The other sort of page faults are called soft faults and they occur when the wanted page is elsewhere in the memory, such as the working set of another process. I don’t have a good value for what this should be, but combined with other counters such as Disk Transfers, it can indicate when you’re having memory pressure on the system.
Disk Transfers is the amount of read and write operations happening in the system at each second. In short, this is the IOPS for the system.
Avg Disk sec/Read and Write
These counters tell in average how many seconds it takes to perform either read or write operation. These values are displayed in milliseconds, so value of 0.010 would be 10 milliseconds.
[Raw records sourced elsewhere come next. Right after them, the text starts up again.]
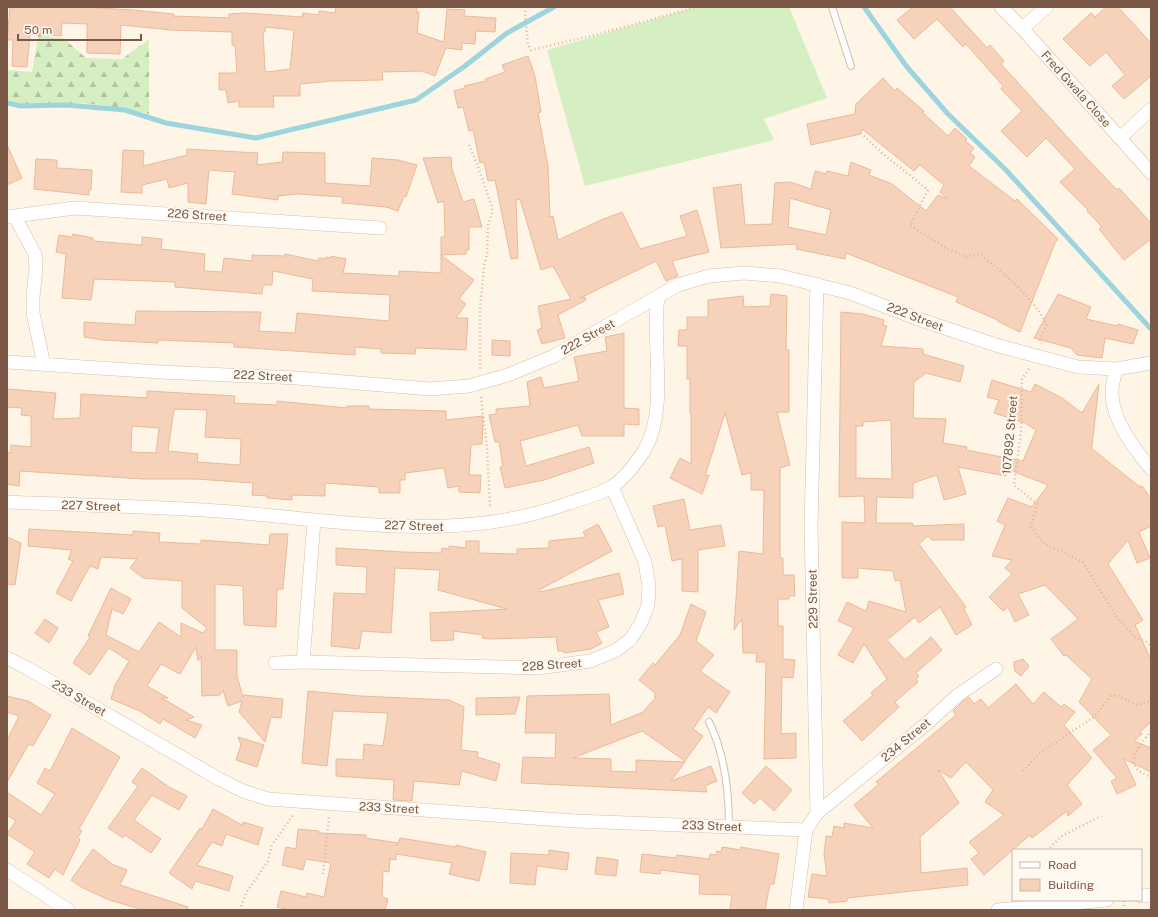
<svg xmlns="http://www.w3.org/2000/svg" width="1158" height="917" font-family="'Public Sans',sans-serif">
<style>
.grass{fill:#d5efc3}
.forest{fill:url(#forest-firs)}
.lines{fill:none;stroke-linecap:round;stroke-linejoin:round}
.stream{stroke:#9dd5de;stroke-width:5}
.building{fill:#f7d2bb;stroke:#ecb89a;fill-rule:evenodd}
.lane-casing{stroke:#d5beae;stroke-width:8}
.street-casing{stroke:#d5beae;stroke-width:14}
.path{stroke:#ddb59d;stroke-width:2.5;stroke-dasharray:1 3;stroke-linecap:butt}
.lane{stroke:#fff;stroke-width:6}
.street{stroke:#fff;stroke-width:13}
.labels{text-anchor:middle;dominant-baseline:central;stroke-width:4;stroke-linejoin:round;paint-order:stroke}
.street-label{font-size:12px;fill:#7c5947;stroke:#fff9f0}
</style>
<defs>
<pattern id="forest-firs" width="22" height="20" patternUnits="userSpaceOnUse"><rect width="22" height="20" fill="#d5efc3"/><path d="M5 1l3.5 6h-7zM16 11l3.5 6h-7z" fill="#b2c5a0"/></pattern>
</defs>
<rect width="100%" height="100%" fill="#fff5e7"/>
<path class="grass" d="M697 7H789L827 98 764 119 774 140 585 186 547 50Z"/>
<path class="forest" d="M43 7H51L49 37 63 38 86 58 122 59 149 39V114C123 108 97 103 69 103 48 103 28 105 7 103V66L8 70 32 72Z"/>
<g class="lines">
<path class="stream" d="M864 7 907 67 948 114 1005 169 1151 329
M7 103 21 106 66 105 125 110 166 123 256 138 416 100 465 66 507 33 554 7"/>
</g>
<path class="building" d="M10 7H81L133 10 174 14 173 16 229 18V14L245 13 302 17 303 13 319 15V11L335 13 336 7H417L416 12H419L417 33 444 42 447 9 465 10 464 16 496 18 495 32 476 31 475 44 462 43V50L446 48 435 76 422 71 382 72 383 80 332 81 300 84V96H273L274 107H239V101L228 103 226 90H219V73H237L235 45H232V32L171 30 121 25 120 54 87 53V24L62 23 61 36 30 34 27 67 12 66 13 40H7ZM265 27 294 30 290 69 267 72 265 70 263 32H265Z
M913 7H950L987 48 990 45 1004 61 1001 64 1080 151 1117 190 1119 188 1151 223V239L1124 260 1099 229 1102 227 1087 211 1088 210 1060 182 1075 169 1046 138 1027 157 1001 131 1022 111 1001 89 1003 86 966 44 963 47 937 19 914 39 897 20Z
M1106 7H1118L1151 43V76L1124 99 1112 86 1125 75 1106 52 1090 66 1063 39 1091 13 1095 17Z
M528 56 535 76 541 112 538 113 548 166 550 217 553 216 558 240 601 220 622 212 640 249 687 236 680 216 697 210 709 252 672 261 678 276 666 281 656 261 580 298 585 297 586 300 558 315 565 338 542 344 537 330 542 328 538 306 571 299 553 266 541 270 520 199 516 200 518 258 511 259 495 180 488 181 484 162 480 163 473 130 469 131 463 107 458 108 454 91 465 88 464 86 486 81 485 79 505 72 502 65Z
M883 78 895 91 897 88 924 111 922 112 948 136 955 128 967 139 965 141 974 148 970 153 975 157 969 166 1015 201 1017 199 1058 239 1055 243 1020 332 997 321 998 320 956 302 958 297 846 253 845 259 796 249 797 244 721 248 713 188 741 184 745 225 772 224 775 183 790 182 811 189 815 171 826 174 827 171 848 176 851 162 871 170 869 175 892 184 926 211 938 195 948 199 940 192 944 185 920 165 914 171 862 129 861 134 811 145 807 124 855 114 856 104ZM790 198 831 210 826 235 788 227Z
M7 145 22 178 7 185Z
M187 149 258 153 257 165 282 162 283 152 325 153V183L370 186 372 158 398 160 417 165 406 197 404 196 398 211 386 207 342 203 343 197 297 194 278 196V200L232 194 235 172 209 170 206 204 188 202V183L169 188 167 179 142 185V193L121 192 123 150 144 151 143 166 187 155Z
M451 157 452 169 463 202 474 199 482 227H469V250H466V254L441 255V237H445L444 201 438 203 423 158Z
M36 159 57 160V168L92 170 91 190H89V195L34 189Z
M73 234 93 238V241L142 245V237L162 239 161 249 205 254 204 271 222 272 224 258 252 261V255L285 256V254L318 261 319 258 326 259V257L331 258V256L346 259 343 273 399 276V271L441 273V255L474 280 459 299 466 304 456 318H468L466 350 416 348 415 354 381 353V349L355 347V355L234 347V343L158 340V343L103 340 84 337V322L135 325 136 311 261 312 259 331 295 333 297 313 389 321 390 295 312 291 313 279 273 271 272 285H263L262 294 175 287V282L94 279 91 300 62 298 66 254 56 252 59 235 72 237Z
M771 294 787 296 786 350H789V412H777L790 465 780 468V558H783V575H794L795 596H789V599H778V626H783V659L795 660 793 678 782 677 781 734 796 733V758L764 759 766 662H756L757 653H743L742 619 734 630 739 551 763 554 764 490H751V473L742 475 725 413 705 476 709 475 702 494 670 478 680 458 691 464V413H690V379H687V346H678L679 330H687V317H708V300L743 296 744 307 770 306Z
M1058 294 1091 307 1086 319 1117 326 1118 324 1138 330 1133 344 1105 338 1102 358 1077 355 1071 348 1034 338Z
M841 312 863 314 884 320 883 325 887 326 881 346 923 349V354L964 366 960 382 926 373 914 382 913 418 946 419 943 443 967 447 966 450 1023 461 1036 430 1025 423 994 413 999 400 987 397 992 380 1031 392 1035 384 1062 398 1082 413 1099 384 1092 446 1091 448 1140 487 1142 486 1151 499V526L1139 532 1150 558 1137 563 1128 540 1108 564 1143 620 1135 625 1151 660V722L1140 732 1142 734 1134 741 1151 748V772L1124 759 1136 785 1117 794 1111 781 1117 778 1093 750 1111 735 1079 702 1092 679 1066 655 1064 656 1051 639 1078 619 1045 585 1018 594 1029 615 1015 622 1008 607 1003 611 989 597 1012 574 1005 568 1012 560 992 556 1005 525 997 521 1008 498 1032 507 1048 485 1007 469 1006 476 958 467 966 494 944 500 937 475 913 483V498L877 497 876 523H913V526L964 524V540H932L928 536 919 544 966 607 964 609 972 625 956 635 940 607 919 623 915 617 887 640 905 660 931 637 942 650 916 673 919 676 916 679 918 682 895 702 899 707 862 741 843 721 873 695 871 693 887 679 864 644 853 663 838 655 854 628 838 621 847 602 866 611 869 601 906 612 900 580 895 581 893 571 858 568V578H842V522L865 523 864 496 839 497ZM891 420 892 479 856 478V426H863V422Z
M624 333V408L639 409V425L624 424V436H582L578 425 520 441 526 466 589 447 594 463 544 480 505 488 500 467H503L499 442H495L489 415 496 414V409L530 406 527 382 541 377 544 388 579 381 574 357 607 351 605 337Z
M492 340 510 341V356L492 355Z
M7 389 56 393 53 419 80 418 81 394 147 398V391L235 396 234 403 277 405V401L347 408V406H369V409L446 411V420L483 416 482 444 471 445 469 475H481L480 493 459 492V486L448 488 444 468 405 473V480H400V493H379V487L325 483V496L292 495V500L267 498V496L252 495 253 483 196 479H143L20 471 19 486 7 484V452L11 453V445L31 447V416L21 415 22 408 7 407ZM174 409 207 410 205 437 241 439 240 465 197 462 198 454 168 451ZM132 426 159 428 156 453 131 452Z
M684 499 690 530 721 525 725 546 698 550V592L682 591V559L672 561 665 525 658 527 653 506Z
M598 524 612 551 539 590 540 592 619 573 624 594 598 600 609 627 596 632 602 643 591 649 564 653 563 651H558L556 637 491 639 482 638 483 635 453 631 454 640 431 641 430 613 507 609 438 590 440 570 395 568 391 633 362 631 359 649 331 646 334 593 366 594 367 567 336 565V548L403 552 441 553 442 548 449 549V546L466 548V541H479V553L517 554V549L549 548V541L586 537 583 532Z
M29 529 133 535V531L160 533 159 542 201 544V540L269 545 270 534H288L283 589H277L276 627 244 625 243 586 215 584V650H237V676L243 697 244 695 283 699 281 718 271 717 265 742 239 712 242 701 228 706 223 690 220 695 202 696 201 656 198 661 196 647 180 674 161 664 147 686 168 698H162L194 717 186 720 202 725 195 738 163 719 160 724 140 711 111 699 115 685 129 661 109 648 90 675 73 663 90 637 88 636 111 588 131 599 123 614 112 609 106 635 139 652 159 622 181 637V623L203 633 207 628 182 608V581L143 578 130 568 137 559 101 557 98 569 90 566 71 601 56 593 73 561 68 559 72 550 28 546Z
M7 537 21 543 15 585 7 584Z
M691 604 706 612 696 641 714 655 700 671 730 692 716 713 708 707 693 729 703 736 685 761 642 731 573 758 611 759V771L636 772V760L685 762 671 781 711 766 717 781 705 786 707 792 521 783 523 757 555 758 556 733H525L527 696 609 694 611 725 643 712 656 697 654 696 656 694 639 680 653 663 655 665 680 635Z
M45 619 58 628 49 643 35 633Z
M1023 659 1029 666 1021 676 1015 671 1014 666V662Z
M1016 684 1033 704 1044 692 1061 707 1064 704 1075 712 1064 725 1092 758 1067 785 1082 804 1068 816 1067 811 1032 838 1030 835 984 875 971 859 979 853 969 842 1004 815 985 802 993 790 966 762 951 778 938 770 959 803 920 837 921 873 967 868 968 885 847 898V901L829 903 828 899 808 897 812 874 827 876 824 854 826 836 832 837 834 826 844 828V823L873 828 854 805 879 784 876 782 956 715 953 711 963 701 969 697 974 704 981 699 988 708Z
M308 691 360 696 449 700 464 707 461 750 478 752 477 757 500 764 496 781 462 771 459 785 414 781 412 801 393 800 394 780 336 776V759L363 760 364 744 383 746 388 713 333 711 327 766 302 763Z
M7 696 28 701 51 715 33 746 29 744 7 782V740L19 716 7 712Z
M520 697 515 714 476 715V698Z
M72 728 120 757 79 829 82 831 78 837 80 840 63 875 55 869 49 878 27 864 35 852 7 834 16 821 7 815V792L41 815 55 794 37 783 45 768 50 771Z
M238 737 264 745 257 767 236 760 241 745Z
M766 766 792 790 774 811 760 798 754 804 742 793Z
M142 768 169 787 187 796 179 810 152 795 134 820 161 839 151 853 125 835 123 838 108 828 138 786 132 782Z
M213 809 242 825 243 822 263 828 258 845 226 834 222 846 212 842 197 865 233 876 229 891 195 881 192 889 169 873 200 828 202 829Z
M298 829 319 831V833L366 835V838L398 843 397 846 400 838 456 847V845L486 852 479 881 449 874 452 863 396 854V860L390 859 389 872 383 871 382 897 388 899 385 910H290L277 907 281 891 306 897 307 893 324 897 331 863 306 859 303 870 282 865 286 847 296 849Z
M722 847 741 850V847L779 854 774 884H770L765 910H730L732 895 699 894 700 875 661 870 660 874 640 872 642 854 676 858 677 855 709 859 710 854 716 855 717 851 721 852Z
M93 849 112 864 127 870 120 885 188 907V910H144L109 900 81 887 71 880Z
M549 850 569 853 567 870 537 866 535 885 510 883 511 853 549 855Z
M597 857 618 860 616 876 595 874Z"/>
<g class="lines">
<g class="lane-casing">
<path id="lane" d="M832 7 851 66
M709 722C725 754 729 792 729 827"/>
</g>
<g class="street-casing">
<path id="street" d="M1001 7 1022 28 1151 173
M1022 28 1047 7
M1120 138 1151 109
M7 217 75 208 380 228
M15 217 35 254 36 267 33 297V313L44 365
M7 362 160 372 297 378 430 389 469 386 508 375 554 356 678 285 709 276 744 273 781 276 850 293 921 320 999 346 1078 367 1116 369 1151 363
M1116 369C1114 377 1111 388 1112 396 1114 423 1134 448 1151 469
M7 502C73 505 138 506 204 510 325 517 451 547 569 503 583 498 599 495 611 487 624 480 636 463 644 451 669 410 651 343 658 297
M7 658 27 668 219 779 243 791 268 799 576 821 806 830
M303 662 314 521
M275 663 303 662 538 668 590 661 615 651 630 640 641 623 648 605 649 587 645 562 612 487
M817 813 925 725 958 695 996 669
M7 870 68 910
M1141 896 1151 895
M796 910 806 830 817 813 811 527 817 284
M998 910 1107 900"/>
</g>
<path class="path" d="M527 7 525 12 528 45 531 50 591 36 697 7
M864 136 882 153 928 190 910 225 944 247 966 257 979 254C1004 273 1031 296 1047 324L1040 340 1042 343
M469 145 477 164 492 207V214L488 225 487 253 484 267 480 309V369
M1029 369 1022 379 1021 432 1014 485 1037 504 1031 527 1045 544 1083 562 1114 613 1134 637 1147 642 1151 647
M481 397 487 448 490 508
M1151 731C1144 741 1126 758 1137 769 1141 773 1147 775 1151 777
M1023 771 1041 752 1094 717 1111 696 1116 695 1137 705 1151 701
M1047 850 1062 836 1101 816
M323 874 329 817
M240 910 246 893 268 861 272 845 293 815
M1124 910 1125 900"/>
<use href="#lane" class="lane"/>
<use href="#street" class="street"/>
</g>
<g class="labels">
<g class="street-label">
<text transform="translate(1076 89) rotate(48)">Fred Gwala Close</text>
<text transform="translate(197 215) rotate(4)">226 Street</text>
<text transform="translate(915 317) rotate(21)">222 Street</text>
<text transform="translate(588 337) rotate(-29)">222 Street</text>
<text transform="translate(263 376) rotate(3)">222 Street</text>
<text transform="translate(1010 435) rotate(-85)">107892 Street</text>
<text transform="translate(91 506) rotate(2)">227 Street</text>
<text transform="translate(414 526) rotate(2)">227 Street</text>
<text transform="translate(813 599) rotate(-91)">229 Street</text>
<text transform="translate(552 665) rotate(-4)">228 Street</text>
<text transform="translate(79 698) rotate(30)">233 Street</text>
<text transform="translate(906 740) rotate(-40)">234 Street</text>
<text transform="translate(389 808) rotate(3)">233 Street</text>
<text transform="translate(712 826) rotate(2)">233 Street</text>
</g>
</g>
<rect width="1158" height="917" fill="none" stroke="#7c5947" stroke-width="16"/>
<rect x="1012" y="849" width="130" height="52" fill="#fff9f0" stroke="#cbb9ac"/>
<rect x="1020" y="862" width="20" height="6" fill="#ffffff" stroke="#cbb9ac"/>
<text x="1048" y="869" font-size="12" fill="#7c5947">Road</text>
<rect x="1020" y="879" width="20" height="12" fill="#f7d2bb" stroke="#cbb9ac"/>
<text x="1048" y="889" font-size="12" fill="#7c5947">Building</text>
<path d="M18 34v6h123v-6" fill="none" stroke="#7c5947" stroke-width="2"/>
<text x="24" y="34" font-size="12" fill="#7c5947" stroke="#fff9f0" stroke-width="3" paint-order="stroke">50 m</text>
</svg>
The value I want to see here depends quite a lot of the storage system, for database servers I want these to be as low as possible, around 10ms or less.
Network Bytes Sent and Received
Again quite obvious counter, this is the amount of data your sending or receiving from the network.
The Nameless Ones
There are fewer counters scarier than these three, at least from my perspective. If these have anything but zero values, something is wrong!
- Network Interface: Output Queue Length
- System: Processor Queue Length
- SQL Server, Memory Manager: Memory Grants Pending
Network Output Queue Length
This counter shows the number of packages that are waiting to go out, basically if there’s non-zero value here there’s a bottleneck.
Processor Queue Length
Pretty much the same than before, but now for the processor. This is the number of threads waiting to get executed, any non-zero value here means that you probably have a processor bottleneck.
Memory Grants Pending
When you have bit more complex queries that do various things like JOINs and require bit more space to hold the results, they need a memory grant from the SQL Server. This counter is used for monitoring how many of such requests you have in queue. If you have queries waiting for memory grants, they’re not obviously getting executed before they get it. Usually the value in this counter should be 0 or at maximum 1. Anything higher and you’re probably witnessing queries that generate execution plans that are asking for ridiculous memory grants or memory pressure in the system.
And that wraps up my favorite set of PerfMon counters. While I do have a plenty of metrics I look at, not nearly everything in this list is something I would get alerted about. But the topic of monitoring and alerting is something I will leave to a future post. Thanks for reading and happy New Year!